June 16, 2008
Mixed news from Blystad FPSO venture
Is this a case of "you win some and you lose some?"
Nortechs FPSO PTE Ltd., part of the Blystad Group, specializes in developing readily redeployable and flexible floating production storage and offloading units.
It's listed on the Norwegian OTC market and today issued two OTC announcements.
First the good news.
Nortechs has entered into an agreement with Peak Petroleum Industries Nigeria Ltd. ("Peak") for the FPSO East Fortune to provide production, storage and offloading services on the Bilabri Field, located in Block OML 122, offshore Nigeria.
Following a short yard stay in Singapore, required to carry out the modifications and upgrades necessary for operating in Nigeria, the FPSO East Fortune will set sail from Singapore in time for production from the Bilabri Field to commence by the end of 2008.
The primary term of the contract is three years, with Peak having the option of extending the contract for up to a maximum of 10 years. The total nominal value of the contract, excluding options and production incentives, is about $110 million.

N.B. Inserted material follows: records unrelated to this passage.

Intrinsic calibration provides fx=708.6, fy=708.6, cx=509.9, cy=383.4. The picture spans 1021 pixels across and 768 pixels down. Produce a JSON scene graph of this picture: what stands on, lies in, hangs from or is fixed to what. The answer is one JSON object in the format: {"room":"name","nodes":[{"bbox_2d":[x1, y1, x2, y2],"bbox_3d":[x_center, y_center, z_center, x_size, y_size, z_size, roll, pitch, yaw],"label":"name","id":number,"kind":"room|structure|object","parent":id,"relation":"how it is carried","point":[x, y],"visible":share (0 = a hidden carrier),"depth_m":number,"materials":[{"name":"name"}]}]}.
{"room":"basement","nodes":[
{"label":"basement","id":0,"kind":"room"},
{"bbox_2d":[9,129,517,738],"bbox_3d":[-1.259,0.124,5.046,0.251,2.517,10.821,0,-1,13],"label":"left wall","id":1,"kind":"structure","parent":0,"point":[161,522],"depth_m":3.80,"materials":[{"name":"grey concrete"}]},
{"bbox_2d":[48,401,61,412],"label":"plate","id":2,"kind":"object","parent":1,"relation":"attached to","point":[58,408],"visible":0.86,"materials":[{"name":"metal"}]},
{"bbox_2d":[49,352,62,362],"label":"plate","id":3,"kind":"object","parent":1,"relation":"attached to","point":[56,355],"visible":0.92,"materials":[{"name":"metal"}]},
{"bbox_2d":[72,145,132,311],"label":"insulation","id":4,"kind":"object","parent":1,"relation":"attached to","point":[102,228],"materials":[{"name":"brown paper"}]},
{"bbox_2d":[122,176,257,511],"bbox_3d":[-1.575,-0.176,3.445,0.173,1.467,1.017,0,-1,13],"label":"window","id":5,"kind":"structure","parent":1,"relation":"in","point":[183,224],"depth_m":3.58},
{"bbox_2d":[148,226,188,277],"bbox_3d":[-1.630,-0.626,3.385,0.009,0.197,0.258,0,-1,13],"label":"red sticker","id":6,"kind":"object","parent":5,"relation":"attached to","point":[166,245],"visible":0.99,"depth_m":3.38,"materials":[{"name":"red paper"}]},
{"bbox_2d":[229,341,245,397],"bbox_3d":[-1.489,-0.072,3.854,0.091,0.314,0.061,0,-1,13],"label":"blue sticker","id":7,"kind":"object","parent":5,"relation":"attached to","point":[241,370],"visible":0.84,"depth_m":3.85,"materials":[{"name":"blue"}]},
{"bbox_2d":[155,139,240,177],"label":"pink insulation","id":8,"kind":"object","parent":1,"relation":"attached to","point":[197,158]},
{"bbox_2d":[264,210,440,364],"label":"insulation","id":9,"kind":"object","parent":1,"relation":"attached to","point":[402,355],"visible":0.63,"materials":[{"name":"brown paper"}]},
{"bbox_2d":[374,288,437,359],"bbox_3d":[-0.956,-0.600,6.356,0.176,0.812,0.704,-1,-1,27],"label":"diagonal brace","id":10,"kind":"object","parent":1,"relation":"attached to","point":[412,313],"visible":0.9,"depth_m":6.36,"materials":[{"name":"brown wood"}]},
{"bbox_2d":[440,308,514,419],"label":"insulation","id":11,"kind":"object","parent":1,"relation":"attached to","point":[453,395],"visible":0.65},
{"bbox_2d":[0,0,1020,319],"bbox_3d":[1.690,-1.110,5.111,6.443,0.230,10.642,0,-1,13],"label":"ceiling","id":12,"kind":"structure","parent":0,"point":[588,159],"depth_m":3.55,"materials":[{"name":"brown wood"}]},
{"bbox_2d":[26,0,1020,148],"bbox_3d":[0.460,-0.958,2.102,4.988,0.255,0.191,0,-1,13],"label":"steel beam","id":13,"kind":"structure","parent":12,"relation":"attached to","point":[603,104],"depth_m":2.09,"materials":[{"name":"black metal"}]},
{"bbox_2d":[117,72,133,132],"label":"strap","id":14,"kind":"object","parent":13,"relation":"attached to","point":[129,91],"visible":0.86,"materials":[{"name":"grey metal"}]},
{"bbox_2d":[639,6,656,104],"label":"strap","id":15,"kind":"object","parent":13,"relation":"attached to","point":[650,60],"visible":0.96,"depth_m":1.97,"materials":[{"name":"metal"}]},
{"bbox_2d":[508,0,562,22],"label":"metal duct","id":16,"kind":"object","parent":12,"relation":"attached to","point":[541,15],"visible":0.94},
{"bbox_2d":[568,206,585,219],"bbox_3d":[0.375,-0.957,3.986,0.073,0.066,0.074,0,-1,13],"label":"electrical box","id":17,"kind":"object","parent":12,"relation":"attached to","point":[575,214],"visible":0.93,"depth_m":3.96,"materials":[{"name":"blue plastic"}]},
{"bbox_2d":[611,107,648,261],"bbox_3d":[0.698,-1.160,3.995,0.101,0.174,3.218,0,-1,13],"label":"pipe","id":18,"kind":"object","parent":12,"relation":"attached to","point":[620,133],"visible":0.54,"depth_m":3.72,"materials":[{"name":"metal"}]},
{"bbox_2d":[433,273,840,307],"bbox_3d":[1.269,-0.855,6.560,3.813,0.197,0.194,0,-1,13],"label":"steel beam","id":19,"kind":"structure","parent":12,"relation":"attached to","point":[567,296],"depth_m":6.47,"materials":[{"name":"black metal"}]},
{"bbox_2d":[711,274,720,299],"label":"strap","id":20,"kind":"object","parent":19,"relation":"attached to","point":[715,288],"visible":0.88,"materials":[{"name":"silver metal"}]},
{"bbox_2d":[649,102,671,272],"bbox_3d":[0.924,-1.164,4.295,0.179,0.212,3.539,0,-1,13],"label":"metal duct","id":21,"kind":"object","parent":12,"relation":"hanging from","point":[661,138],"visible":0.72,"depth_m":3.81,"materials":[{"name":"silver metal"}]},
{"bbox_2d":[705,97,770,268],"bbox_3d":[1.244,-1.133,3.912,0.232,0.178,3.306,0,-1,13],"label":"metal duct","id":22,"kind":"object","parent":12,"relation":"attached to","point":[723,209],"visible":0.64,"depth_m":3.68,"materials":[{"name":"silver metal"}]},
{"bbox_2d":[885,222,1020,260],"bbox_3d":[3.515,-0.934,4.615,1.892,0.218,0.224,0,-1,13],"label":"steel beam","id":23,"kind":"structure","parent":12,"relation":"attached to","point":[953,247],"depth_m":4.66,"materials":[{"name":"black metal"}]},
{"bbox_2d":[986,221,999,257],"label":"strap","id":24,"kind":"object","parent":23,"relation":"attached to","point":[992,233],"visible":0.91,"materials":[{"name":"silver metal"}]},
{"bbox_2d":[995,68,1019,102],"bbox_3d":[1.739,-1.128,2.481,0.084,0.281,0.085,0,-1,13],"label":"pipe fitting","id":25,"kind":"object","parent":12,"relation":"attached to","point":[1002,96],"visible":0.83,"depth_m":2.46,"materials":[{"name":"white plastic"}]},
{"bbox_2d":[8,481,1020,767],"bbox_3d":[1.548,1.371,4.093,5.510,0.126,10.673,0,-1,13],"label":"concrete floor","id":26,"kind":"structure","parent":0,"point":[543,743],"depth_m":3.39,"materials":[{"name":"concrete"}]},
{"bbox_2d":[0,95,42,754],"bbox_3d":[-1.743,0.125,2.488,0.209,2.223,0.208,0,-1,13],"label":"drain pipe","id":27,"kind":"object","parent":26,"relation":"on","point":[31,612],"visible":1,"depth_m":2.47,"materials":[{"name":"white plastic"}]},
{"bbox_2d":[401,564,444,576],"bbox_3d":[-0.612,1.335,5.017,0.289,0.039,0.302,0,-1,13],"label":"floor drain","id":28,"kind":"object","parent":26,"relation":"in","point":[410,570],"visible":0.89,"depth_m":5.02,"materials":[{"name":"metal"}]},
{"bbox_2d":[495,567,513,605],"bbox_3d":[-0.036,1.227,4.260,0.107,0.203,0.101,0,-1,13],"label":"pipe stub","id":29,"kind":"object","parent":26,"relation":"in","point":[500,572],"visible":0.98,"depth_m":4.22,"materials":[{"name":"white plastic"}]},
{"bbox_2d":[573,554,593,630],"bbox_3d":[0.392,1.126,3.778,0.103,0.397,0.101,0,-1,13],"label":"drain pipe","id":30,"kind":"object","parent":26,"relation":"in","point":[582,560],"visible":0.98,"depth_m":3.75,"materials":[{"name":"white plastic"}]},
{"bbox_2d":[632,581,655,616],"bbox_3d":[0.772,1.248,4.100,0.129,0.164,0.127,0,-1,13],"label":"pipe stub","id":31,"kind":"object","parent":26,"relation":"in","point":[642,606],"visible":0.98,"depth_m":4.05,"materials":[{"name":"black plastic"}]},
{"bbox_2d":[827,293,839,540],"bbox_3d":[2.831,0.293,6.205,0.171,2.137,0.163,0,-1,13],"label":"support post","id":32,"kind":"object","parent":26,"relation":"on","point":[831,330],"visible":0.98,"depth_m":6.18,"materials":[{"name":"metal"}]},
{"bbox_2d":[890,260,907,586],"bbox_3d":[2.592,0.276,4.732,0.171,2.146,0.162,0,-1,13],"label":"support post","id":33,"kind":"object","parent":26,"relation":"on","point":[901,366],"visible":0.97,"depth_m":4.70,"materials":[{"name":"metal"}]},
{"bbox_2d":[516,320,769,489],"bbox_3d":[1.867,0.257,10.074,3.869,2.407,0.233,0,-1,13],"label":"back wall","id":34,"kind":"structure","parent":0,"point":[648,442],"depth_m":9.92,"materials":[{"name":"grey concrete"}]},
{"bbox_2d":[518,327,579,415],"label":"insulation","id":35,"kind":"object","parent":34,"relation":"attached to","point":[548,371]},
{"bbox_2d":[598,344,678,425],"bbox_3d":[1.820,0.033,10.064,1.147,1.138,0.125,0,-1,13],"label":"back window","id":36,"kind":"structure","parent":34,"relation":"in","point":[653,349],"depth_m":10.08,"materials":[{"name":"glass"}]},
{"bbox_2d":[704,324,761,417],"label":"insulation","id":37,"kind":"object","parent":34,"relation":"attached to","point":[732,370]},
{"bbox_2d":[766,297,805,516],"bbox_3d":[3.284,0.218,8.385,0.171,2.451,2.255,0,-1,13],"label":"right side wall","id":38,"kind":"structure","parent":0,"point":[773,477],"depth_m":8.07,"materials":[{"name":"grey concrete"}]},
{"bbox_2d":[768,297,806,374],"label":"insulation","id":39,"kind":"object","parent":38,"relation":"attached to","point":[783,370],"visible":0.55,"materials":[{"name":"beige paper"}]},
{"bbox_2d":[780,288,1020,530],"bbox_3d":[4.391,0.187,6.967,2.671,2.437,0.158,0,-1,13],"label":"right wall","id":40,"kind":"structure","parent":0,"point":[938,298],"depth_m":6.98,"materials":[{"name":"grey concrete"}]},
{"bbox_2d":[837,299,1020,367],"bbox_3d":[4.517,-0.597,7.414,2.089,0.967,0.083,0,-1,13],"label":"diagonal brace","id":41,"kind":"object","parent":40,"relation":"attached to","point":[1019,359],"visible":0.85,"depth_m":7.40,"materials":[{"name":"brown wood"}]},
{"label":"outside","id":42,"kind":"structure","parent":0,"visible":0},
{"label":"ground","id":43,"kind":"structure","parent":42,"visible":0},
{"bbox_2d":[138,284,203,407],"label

Now for the not-quite-so-good stuff.
In addition to East Fortune, which was refurbished at Drydocks World Singapore, Nortechs' other main material assets were two suezmax hull sections it procured in 2007 to develop into FSO and FPSO projects.
Today it announced they have been sold for scrap.
The decision to sell the hull sections was made because increasing construction costs and lead times made the projects less competitive in comparison to standard conversion projects.
Still, the units were acquired for $13 million and have now been sold for about $14.5 million net.
Nortechs will pursue its strategy of developing generic readily deployable FPSO's and is in discussion to obtain a second vessel for conversion purposes.